Oruç, vücudun dinlenme sürecinde hızla toksinleri atmasına yardımcı olur. Normalde bu süreç gece uykusu sırasında gerçekleşir, ancak sahurda yemek yenildiği için vücut bu işlemi tamamlayamaz. Gündüzleri açlık ve susuzluk nedeniyle vücut toksinleri daha hızlı bir şekilde atar ve bu da uyku haline neden olabilir.

Yorgunluk ve halsizlik genellikle 3 ile 7 gün arasında görülür. Bu süre zarfında vücut, toksin atmaya alıştıkça daha dinç hale gelir. Toksin atma süreci, sinir ve sindirim sistemlerini hızlandırır ve beyin de melatonin hormonu salgılamaya başlar. Bu nedenle oruç tutan kişiler bazen uykuya dalma eğiliminde olabilirler.

Bilimsel araştırmalar, bu süreçte vücudun sağlığını yeniden toparladığını ve oruç ibadetinin bedensel yenilenmeye katkı sağladığını göstermektedir.

Yorgunluğu önlemek için besin önerileri:

İftar ve sahurda yorgunluk, halsizlik ve uyku halini azaltmak için bazı besinlerin tüketilmesi önemlidir. Uzmanlar, vücudun toksin atma sürecini desteklemek için özellikle iftarda hurma, kayısı veya kuru incir gibi besinlerin yenmesini önerir.

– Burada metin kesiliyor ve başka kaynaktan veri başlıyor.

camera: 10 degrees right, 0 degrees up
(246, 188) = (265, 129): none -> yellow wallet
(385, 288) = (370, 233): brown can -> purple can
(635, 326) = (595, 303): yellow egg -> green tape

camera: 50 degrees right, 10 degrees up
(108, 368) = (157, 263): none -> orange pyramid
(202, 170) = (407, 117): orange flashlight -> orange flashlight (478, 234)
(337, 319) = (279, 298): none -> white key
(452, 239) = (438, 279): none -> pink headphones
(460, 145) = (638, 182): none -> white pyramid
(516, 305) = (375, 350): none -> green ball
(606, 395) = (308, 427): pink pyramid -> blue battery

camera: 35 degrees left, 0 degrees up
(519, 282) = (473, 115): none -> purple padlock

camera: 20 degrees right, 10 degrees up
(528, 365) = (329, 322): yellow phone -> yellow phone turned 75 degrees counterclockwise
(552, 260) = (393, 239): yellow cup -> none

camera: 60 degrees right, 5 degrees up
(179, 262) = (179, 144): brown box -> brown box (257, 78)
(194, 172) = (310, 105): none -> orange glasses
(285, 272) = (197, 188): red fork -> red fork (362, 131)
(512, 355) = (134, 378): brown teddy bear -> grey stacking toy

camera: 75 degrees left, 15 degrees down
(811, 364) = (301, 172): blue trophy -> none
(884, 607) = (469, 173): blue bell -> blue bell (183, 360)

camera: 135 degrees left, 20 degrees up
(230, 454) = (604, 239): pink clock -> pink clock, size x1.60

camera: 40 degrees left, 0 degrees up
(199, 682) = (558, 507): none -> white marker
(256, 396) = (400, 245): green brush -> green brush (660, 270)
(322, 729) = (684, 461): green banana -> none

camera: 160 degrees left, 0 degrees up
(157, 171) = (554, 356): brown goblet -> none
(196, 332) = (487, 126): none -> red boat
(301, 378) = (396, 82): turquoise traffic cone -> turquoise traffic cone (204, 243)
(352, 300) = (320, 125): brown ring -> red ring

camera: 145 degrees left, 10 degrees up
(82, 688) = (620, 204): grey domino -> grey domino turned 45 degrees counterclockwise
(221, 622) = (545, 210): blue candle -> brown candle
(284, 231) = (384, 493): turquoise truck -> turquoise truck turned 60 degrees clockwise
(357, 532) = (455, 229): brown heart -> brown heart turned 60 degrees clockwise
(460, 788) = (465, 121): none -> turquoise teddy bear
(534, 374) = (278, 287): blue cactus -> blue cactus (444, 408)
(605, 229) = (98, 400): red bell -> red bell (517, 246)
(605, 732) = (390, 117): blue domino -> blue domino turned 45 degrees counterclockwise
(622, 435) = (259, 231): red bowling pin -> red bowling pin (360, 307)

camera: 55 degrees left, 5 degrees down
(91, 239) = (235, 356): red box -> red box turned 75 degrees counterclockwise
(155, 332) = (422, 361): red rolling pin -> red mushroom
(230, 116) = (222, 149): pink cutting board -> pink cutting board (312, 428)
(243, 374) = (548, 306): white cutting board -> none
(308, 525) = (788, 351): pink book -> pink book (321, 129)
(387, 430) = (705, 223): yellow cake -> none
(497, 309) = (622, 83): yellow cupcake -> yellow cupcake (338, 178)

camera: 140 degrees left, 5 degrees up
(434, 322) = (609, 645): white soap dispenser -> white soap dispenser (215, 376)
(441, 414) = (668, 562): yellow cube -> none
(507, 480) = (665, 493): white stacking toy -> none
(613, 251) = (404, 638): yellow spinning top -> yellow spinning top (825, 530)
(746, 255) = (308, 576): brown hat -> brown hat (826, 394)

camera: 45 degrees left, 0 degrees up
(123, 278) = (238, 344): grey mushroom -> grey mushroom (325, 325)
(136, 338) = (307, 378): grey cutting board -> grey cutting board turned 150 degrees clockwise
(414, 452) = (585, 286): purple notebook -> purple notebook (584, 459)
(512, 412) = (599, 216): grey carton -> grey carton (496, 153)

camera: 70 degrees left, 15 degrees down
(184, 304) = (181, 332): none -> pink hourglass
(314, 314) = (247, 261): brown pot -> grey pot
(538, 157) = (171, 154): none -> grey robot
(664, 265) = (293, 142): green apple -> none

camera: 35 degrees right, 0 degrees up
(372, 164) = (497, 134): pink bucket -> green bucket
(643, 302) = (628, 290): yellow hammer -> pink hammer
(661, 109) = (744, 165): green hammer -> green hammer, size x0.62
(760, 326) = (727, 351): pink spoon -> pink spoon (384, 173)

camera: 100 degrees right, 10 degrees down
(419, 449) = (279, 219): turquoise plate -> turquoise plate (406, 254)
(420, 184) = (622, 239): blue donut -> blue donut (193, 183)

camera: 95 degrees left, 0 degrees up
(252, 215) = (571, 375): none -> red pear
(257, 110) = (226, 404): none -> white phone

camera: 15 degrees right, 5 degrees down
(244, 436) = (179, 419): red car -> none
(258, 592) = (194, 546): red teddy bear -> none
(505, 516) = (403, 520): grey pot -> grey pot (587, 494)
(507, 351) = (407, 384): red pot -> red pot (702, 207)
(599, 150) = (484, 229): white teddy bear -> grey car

Ayrıca magnezyum, potasyum ve sodyum açısından zengin olan yeşil sebzeler ve kuru baklagillerin sofrada bulunması gerekir. İftardan sonra bir adet elma veya armut da tercih edilebilir. Bu besinler vücudun ihtiyaç duyduğu enerji ve mineralleri sağlar.

Oruç tutarken ilk haftadaki yorgunluğu önlemenin yolları:

İftar ve sahur arasında toplamda 2,5 litre su içilmeye özen gösterilmelidir.

Sıvı alımını yalnızca kahve, meyve suyu ya da çayla sağlamamak gerekir. Bu tür içecekler, su tüketiminin yerine geçmemelidir. Ancak, yemekten bir saat sonra şekersiz Türk kahvesi veya çay içilebilir.

Yemekler yavaş yenmeli ve sindirimin kolay olması sağlanmalıdır.

İftardan sonra hafif yürüyüşler ve fiziksel hareketler yapılmalıdır.

İftar ile sahur arasında meyve ve bir avuç çiğ kuruyemiş tüketmek faydalıdır.

Asitli ve gazlı içeceklerden uzak durulmalı, aşırı tatlı tüketiminden kaçınılmalıdır.

Tatlı yerine dondurma tercih edilmelidir.

Sahurda yumurta, peynir, süt ve yoğurt gibi protein ve kalsiyum açısından zengin besinler tüketilerek vücudun ihtiyaçları karşılanmalıdır.